------ Dataset extract ------

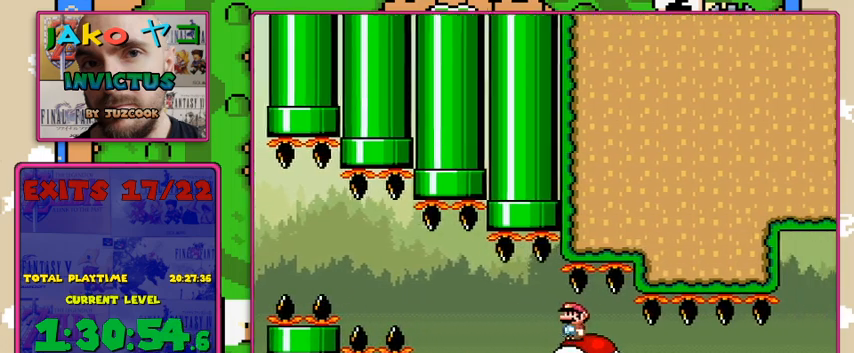
{"buttons": ["Y", "DPAD_LEFT"], "events": [[433, "DPAD_LEFT", "down"]]}
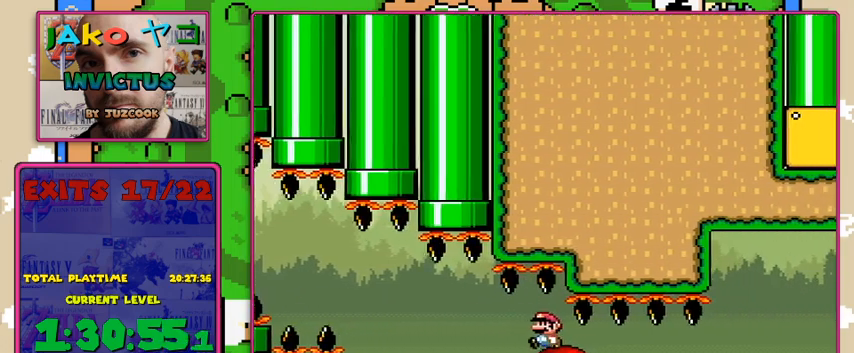
{"buttons": ["Y"], "events": [[67, "DPAD_LEFT", "up"]]}
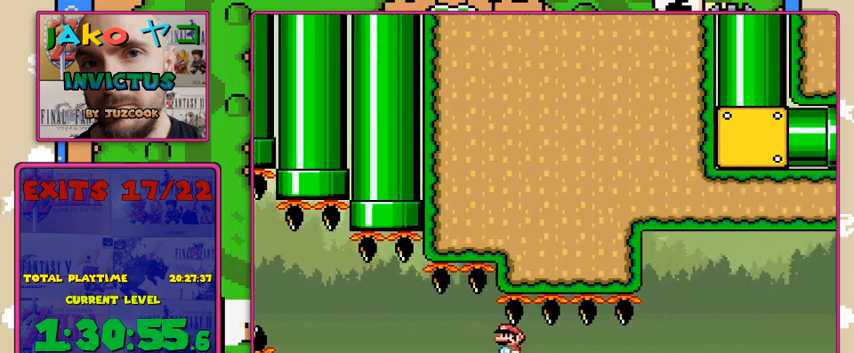
{"buttons": ["Y"], "events": [[200, "DPAD_RIGHT", "down"], [367, "DPAD_RIGHT", "up"]]}
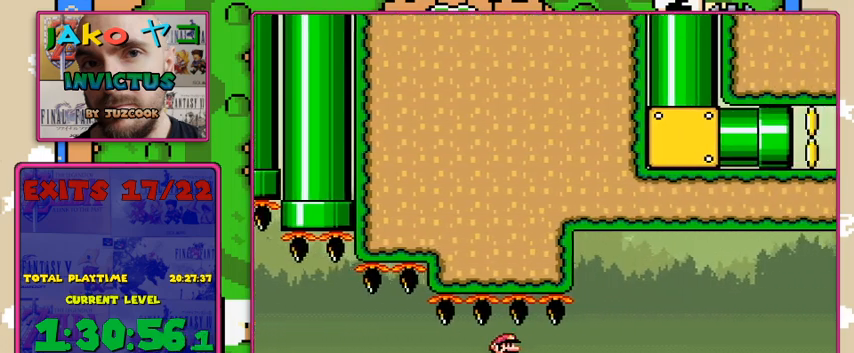
{"buttons": ["Y"], "events": [[300, "DPAD_RIGHT", "down"], [400, "DPAD_RIGHT", "up"]]}
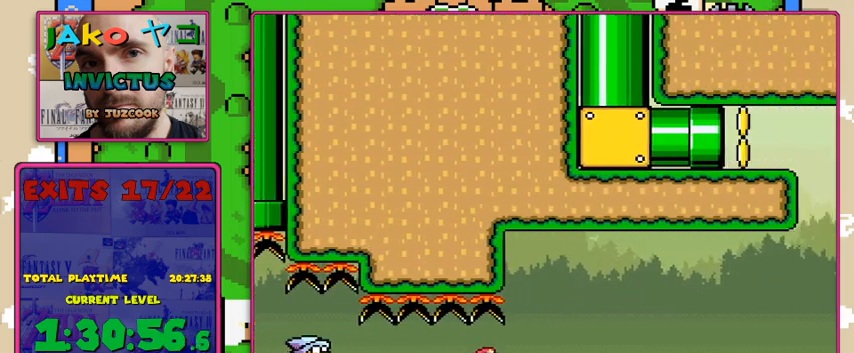
{"buttons": ["A", "X"], "events": [[100, "DPAD_RIGHT", "down"], [167, "X", "down"], [200, "Y", "up"], [267, "DPAD_RIGHT", "up"], [333, "A", "down"], [367, "DPAD_RIGHT", "down"], [400, "DPAD_RIGHT", "up"]]}
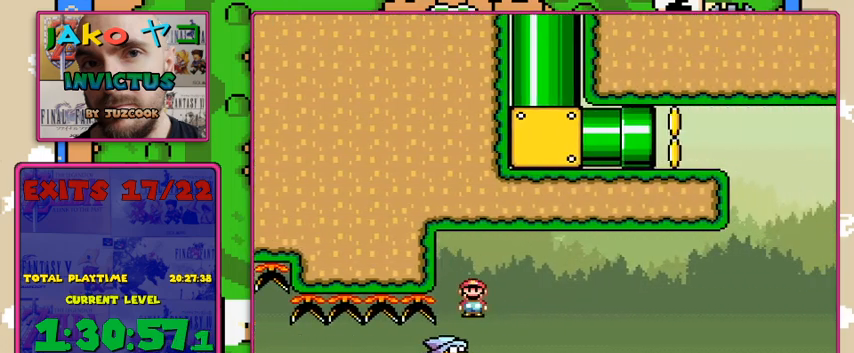
{"buttons": ["X"], "events": [[67, "DPAD_LEFT", "down"], [167, "A", "up"], [167, "DPAD_LEFT", "up"], [233, "DPAD_RIGHT", "down"], [367, "DPAD_RIGHT", "up"]]}
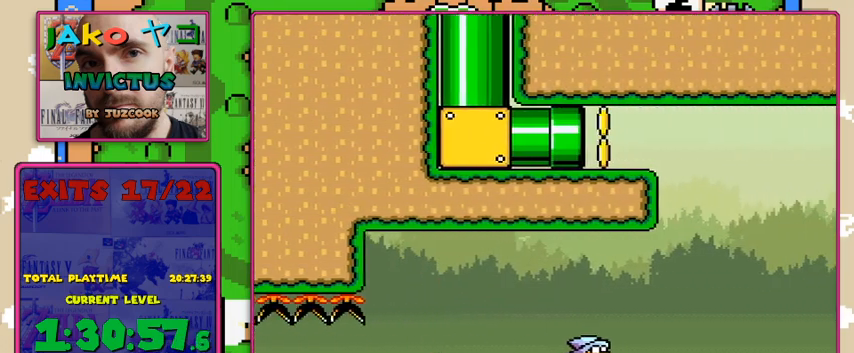
{"buttons": ["Y"], "events": [[333, "DPAD_LEFT", "down"], [400, "Y", "down"], [433, "DPAD_LEFT", "up"], [500, "X", "up"]]}
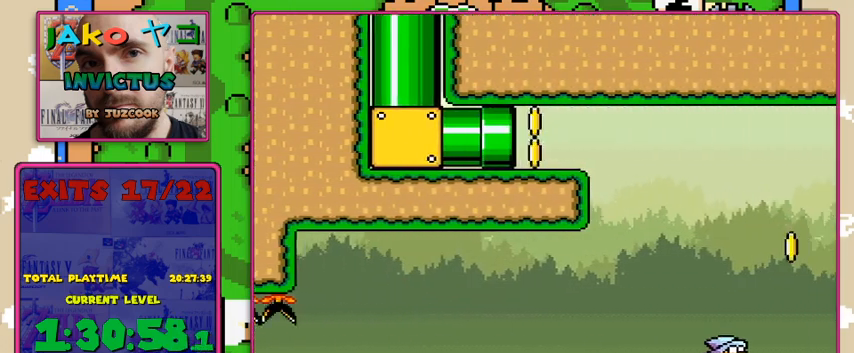
{"buttons": ["Y", "DPAD_RIGHT"], "events": [[367, "DPAD_RIGHT", "down"]]}
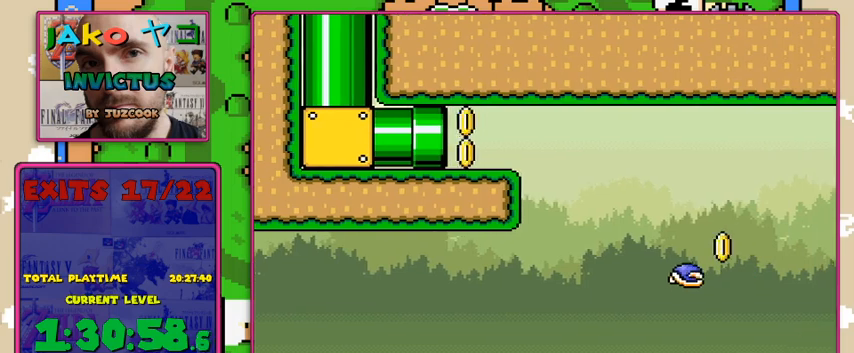
{"buttons": ["B", "Y", "DPAD_RIGHT"], "events": [[100, "B", "down"]]}
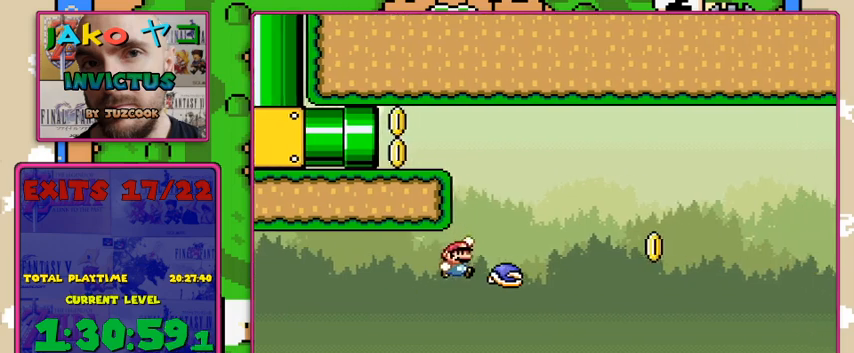
{"buttons": ["Y", "DPAD_LEFT"], "events": [[100, "B", "up"], [133, "DPAD_LEFT", "down"], [133, "DPAD_RIGHT", "up"], [167, "B", "down"], [333, "DPAD_UP", "down"], [433, "DPAD_UP", "up"], [500, "B", "up"]]}
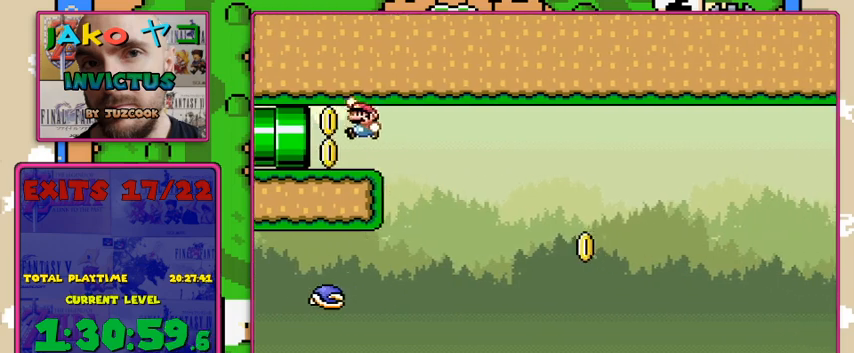
{"buttons": ["Y", "DPAD_LEFT"], "events": []}
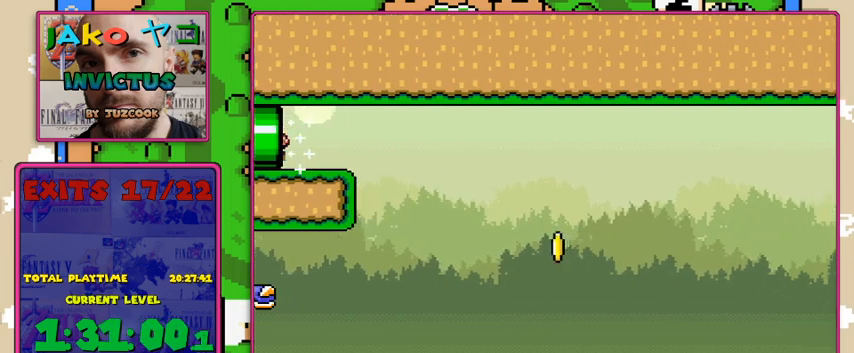
{"buttons": ["Y"], "events": [[233, "DPAD_LEFT", "up"]]}
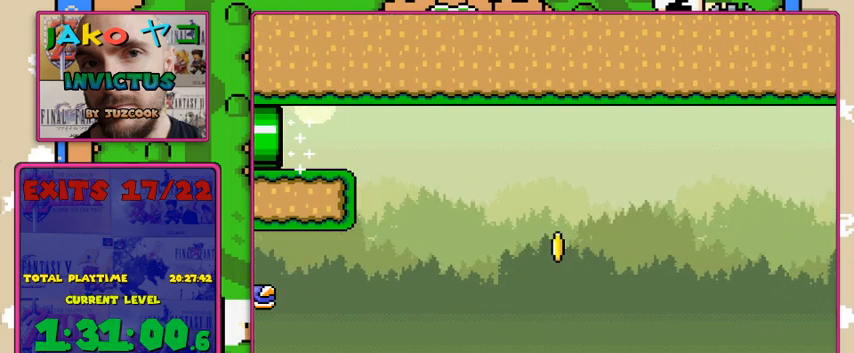
{"buttons": ["X"], "events": [[267, "X", "down"], [500, "Y", "up"]]}
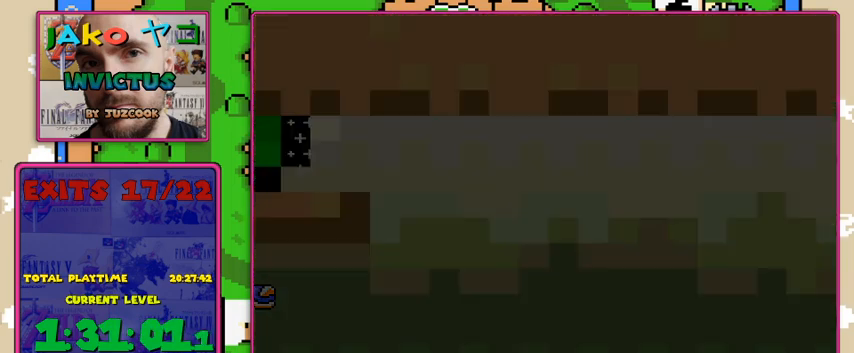
{"buttons": ["X"], "events": []}
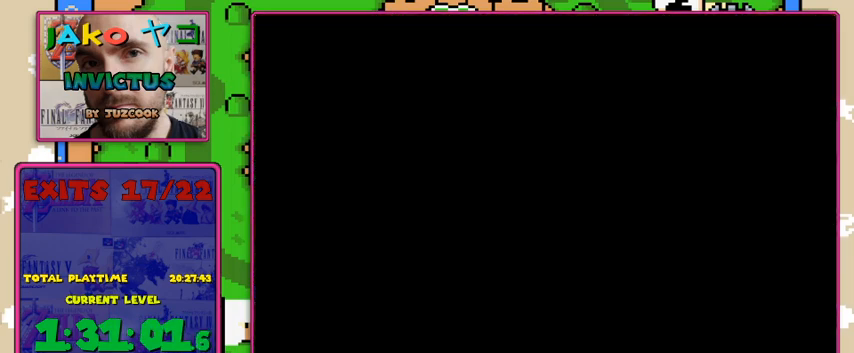
{"buttons": ["Y"], "events": [[267, "Y", "down"], [467, "X", "up"]]}
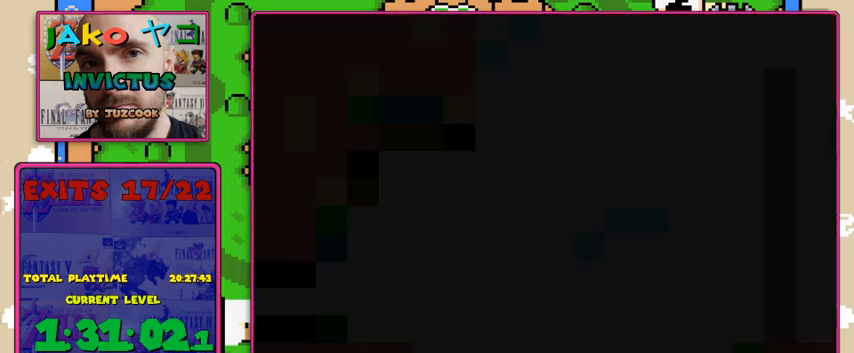
{"buttons": ["Y"], "events": []}
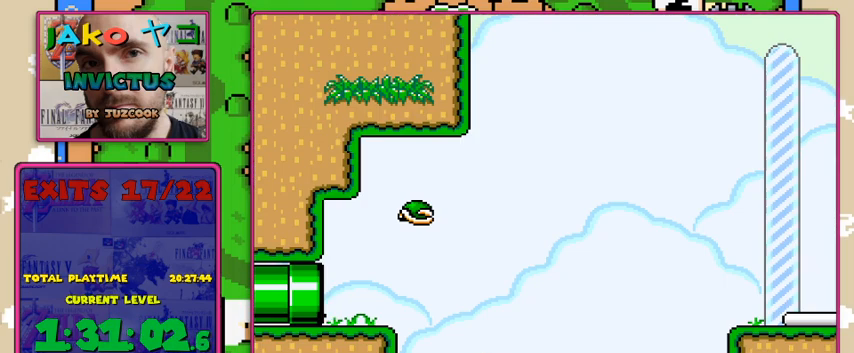
{"buttons": ["Y"], "events": []}
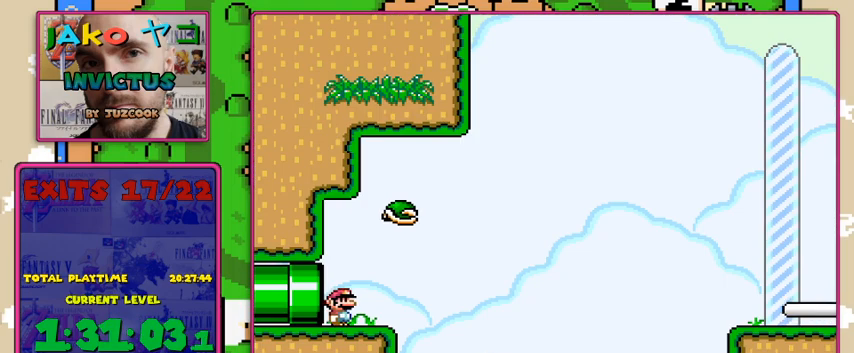
{"buttons": ["Y", "DPAD_RIGHT"], "events": [[100, "DPAD_RIGHT", "down"], [333, "B", "down"], [467, "B", "up"]]}
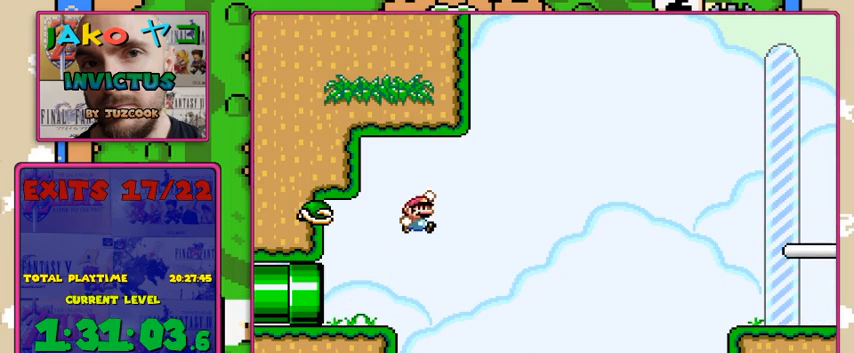
{"buttons": ["Y", "DPAD_RIGHT"], "events": [[33, "DPAD_RIGHT", "up"], [267, "DPAD_LEFT", "down"], [400, "DPAD_LEFT", "up"], [400, "DPAD_RIGHT", "down"]]}
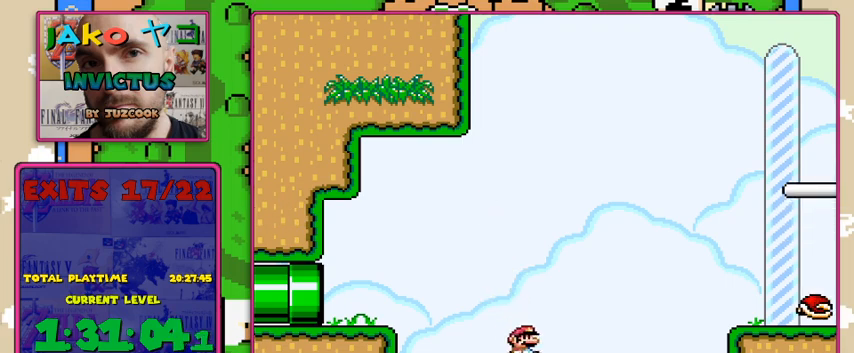
{"buttons": ["B", "Y", "DPAD_RIGHT"], "events": [[100, "B", "down"]]}
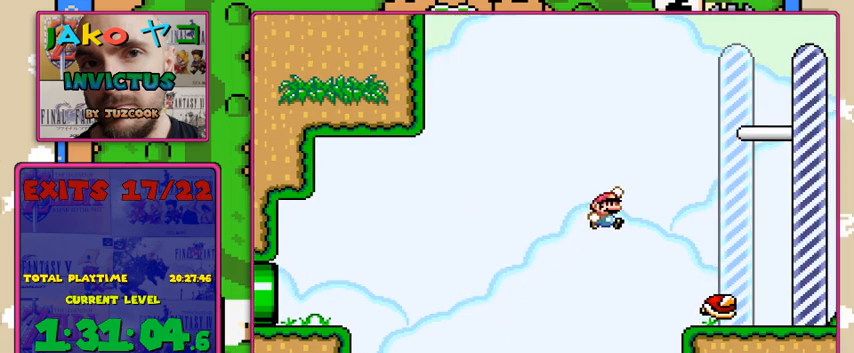
{"buttons": ["B", "Y", "DPAD_RIGHT"], "events": []}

------

# Action item:
Copy out all the data above exactly as written. Skip the pictures.

# Your solution:
{"buttons": ["Y", "DPAD_LEFT"], "events": [[433, "DPAD_LEFT", "down"]]}
{"buttons": ["Y"], "events": [[67, "DPAD_LEFT", "up"]]}
{"buttons": ["Y"], "events": [[200, "DPAD_RIGHT", "down"], [367, "DPAD_RIGHT", "up"]]}
{"buttons": ["Y"], "events": [[300, "DPAD_RIGHT", "down"], [400, "DPAD_RIGHT", "up"]]}
{"buttons": ["A", "X"], "events": [[100, "DPAD_RIGHT", "down"], [167, "X", "down"], [200, "Y", "up"], [267, "DPAD_RIGHT", "up"], [333, "A", "down"], [367, "DPAD_RIGHT", "down"], [400, "DPAD_RIGHT", "up"]]}
{"buttons": ["X"], "events": [[67, "DPAD_LEFT", "down"], [167, "A", "up"], [167, "DPAD_LEFT", "up"], [233, "DPAD_RIGHT", "down"], [367, "DPAD_RIGHT", "up"]]}
{"buttons": ["Y"], "events": [[333, "DPAD_LEFT", "down"], [400, "Y", "down"], [433, "DPAD_LEFT", "up"], [500, "X", "up"]]}
{"buttons": ["Y", "DPAD_RIGHT"], "events": [[367, "DPAD_RIGHT", "down"]]}
{"buttons": ["B", "Y", "DPAD_RIGHT"], "events": [[100, "B", "down"]]}
{"buttons": ["Y", "DPAD_LEFT"], "events": [[100, "B", "up"], [133, "DPAD_LEFT", "down"], [133, "DPAD_RIGHT", "up"], [167, "B", "down"], [333, "DPAD_UP", "down"], [433, "DPAD_UP", "up"], [500, "B", "up"]]}
{"buttons": ["Y", "DPAD_LEFT"], "events": []}
{"buttons": ["Y"], "events": [[233, "DPAD_LEFT", "up"]]}
{"buttons": ["X"], "events": [[267, "X", "down"], [500, "Y", "up"]]}
{"buttons": ["X"], "events": []}
{"buttons": ["Y"], "events": [[267, "Y", "down"], [467, "X", "up"]]}
{"buttons": ["Y"], "events": []}
{"buttons": ["Y"], "events": []}
{"buttons": ["Y", "DPAD_RIGHT"], "events": [[100, "DPAD_RIGHT", "down"], [333, "B", "down"], [467, "B", "up"]]}
{"buttons": ["Y", "DPAD_RIGHT"], "events": [[33, "DPAD_RIGHT", "up"], [267, "DPAD_LEFT", "down"], [400, "DPAD_LEFT", "up"], [400, "DPAD_RIGHT", "down"]]}
{"buttons": ["B", "Y", "DPAD_RIGHT"], "events": [[100, "B", "down"]]}
{"buttons": ["B", "Y", "DPAD_RIGHT"], "events": []}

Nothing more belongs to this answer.